Une rue de la ville de M. dans le sud de la France, en PACA |
Au
Bled, pendant le ramadan, à l’heure de la rupture du jeun, dans les rues des
villes et villages, plane un étrange silence. Les rues sont totalement vides
des habitants, regroupés en famille autour du dîner. Un étrange silence, mais
léger, un silence paradoxalement de réjouissances. Car nous savons que dans les
maisons on écoute de la musique (chaabi), on échange des nouvelles, on rit… Le
silence dont je vous parle ici est autre.

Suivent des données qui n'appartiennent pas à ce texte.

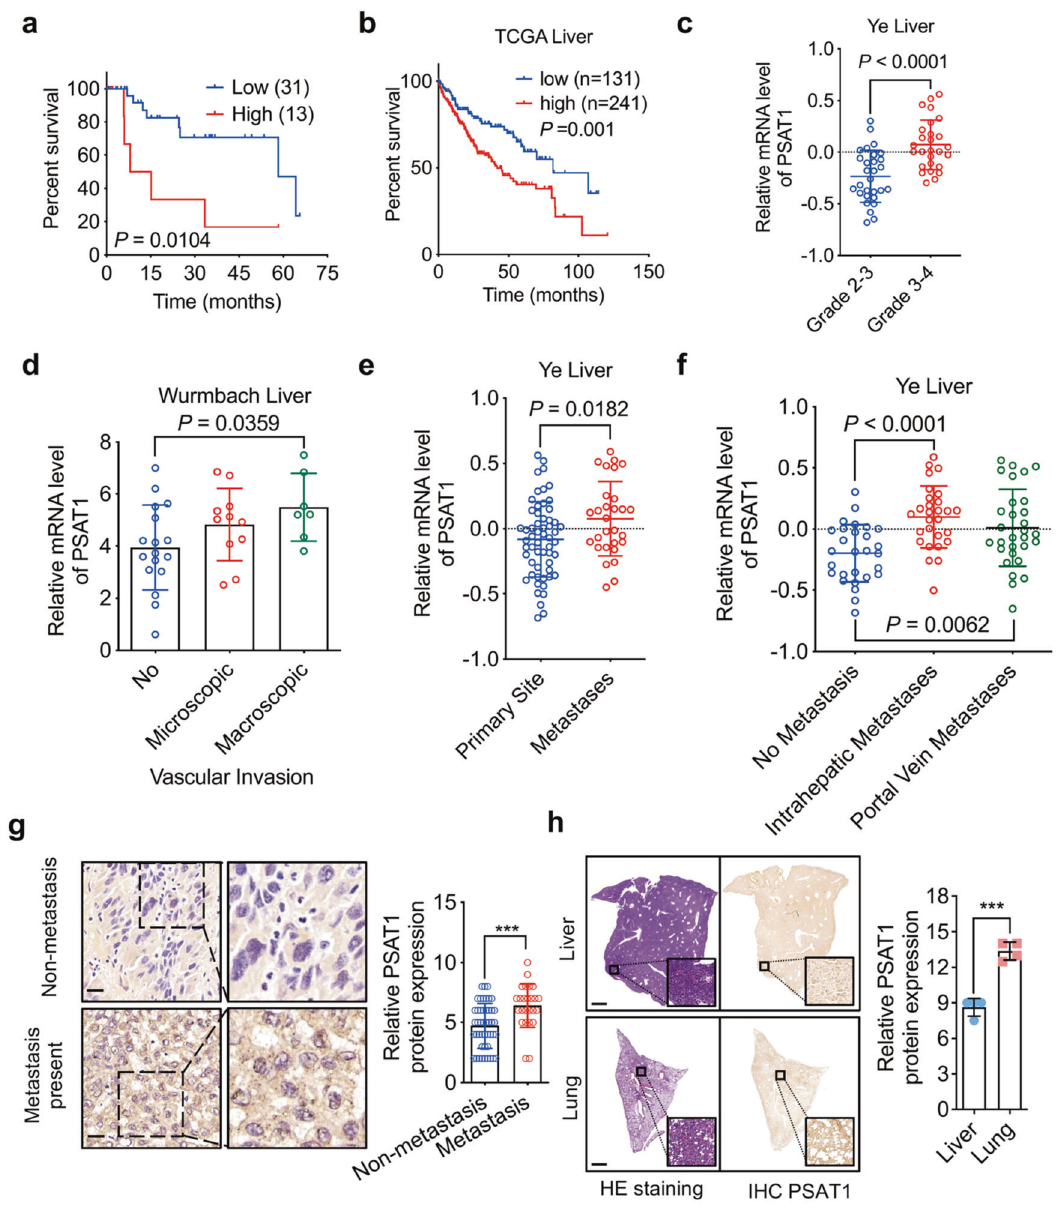
Fig. 2 PSAT1 is up-regulated in human metastatic HCC tissues and predicts poor prognosis. a , b Kaplan-Meier analysis of overall survival rate based on PSAT1 expression in HCC samples and TCGA-Liver dataset. c PSAT1 mRNA levels in different grades of HCC patients according to Oncomine data set Ye Liver. d PSAT1 mRNA levels in HCC patients with or without vascular invasion according to Oncomine dataset Wurmbach Liver. e PSAT1 mRNA levels in primary or metastatic tumor tissues according to Oncomine dataset Ye Liver. f PSAT1 mRNA levels in HCC tissues with or without metastases according to Oncomine dataset Ye Liver. g IHC analysis of PSAT1 protein level in HCC tissue samples with ( n = 26) or without ( n = 46) intrahepatic metastasis. Scale bar, 20 μ m. Data are means ± s.d. *** P < 0.001. h HE and IHC analysis of PSAT1 protein level in mice liver and lung (intrahepatical mice model). Scale bar, 1000 μ m. Data are means ± s.d. *** P < expression of EMT markers. PSAT1 knockout or knockdown PSAT1 depletion impedes the metastatic potential of tumor cells signi fi cantly decreased mesenchymal markers such as ZEB1 in containing p53-72Pro variants cells expressing p53 72P variants (Fig. 3b and Supplementary Fig. To elucidate the function of PSAT1 in regulating the metastasis of cells expressing different p53 72 variants, PSAT1 was knockout in Hep3B cells. Loss of PSAT1 was shown to inhibit the metastasis of Hep3B cells containing the p53 72P variant but not in those expressing vector or p53 72R variant, indicating that PSAT1 plays an obligatory role in the migration and invasion of cells containing the p53 72P variant (Fig. 3a). Given that epithelial-to-mesenchymal transition (EMT) is essential for elevated cell mobility and invasion, we then investigated the effect of PSAT1 knockdown on the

C’est un drôle de silence, un silence
lourd, qui nous enveloppe ces jours-ci et précisément ce matin ici où même les arbres ont perdu de leur superbe. Le clocher
de l’église sonne un coup à 9 h pile, et au cœur de cette petite ville du sud
de la France, les activités ont cessé. Rares sont les commerces qui, comme le
petit Discount ou la boulangerie, sont ouverts. Les gens avancent à pas
pressés. Habituellement ces mêmes rues du cœur de cette petite ville sont très
agitées. Aujourd’hui il n’y a ni chansons, ni brouhahas, ni rumeurs. Rien. Pas
même l’agitation des écoliers du boulevard Chave, astreints à étudier à
domicile. Cet étrange silence est interrompu de temps à autre par le bruit du
moteur des rares véhicules, par le crissement de leurs pneus ou par l’arrivée
d’un train régional hasardeux, vide, qui ralentit mais ne s’arrête pas. Plus
loin le piaffement d’oiseaux insouciants l’allègent. Il n’y a ni rat mort, ni
docteur Rieux, mais elle rode un peu partout, la mort de l’autre peste, la mort
du Covid-19, on le sait. France Inter indiquait tôt ce matin que le nombre de
personnes atteintes du coronavirus en France s’élève à 5423 et que 127 personnes
en sont décédées. Je presse le pas. Quelques personnes avancent, semblent se
murmurer (à elles-mêmes), elles se rassurent peut-être. On évite de trop se
rapprocher lorsqu’on se croise, au contraire on fait chacun un pas de côté,
discret pour ne pas se froisser. Peut-être sourit-on avec gêne. Et on continue
vers ses occupations, l’esprit agité. La poste est fermée. « En raison des
directives gouvernementales, nous sommes contraints de fermer le bureau jusqu’à
nouvel ordre. » Alors je n’ai plus rien à faire à l’extérieur. Pas le cœur
à ma marche quotidienne (5 à 6 kms chaque matin). Dans son intervention
télévisée de ce soir, le président Macron annoncera certainement des mesures de
confinement. Au-delà du stade 3. Et probablement le report du deuxième tour des
élections municipales. Et demain sera un autre jour.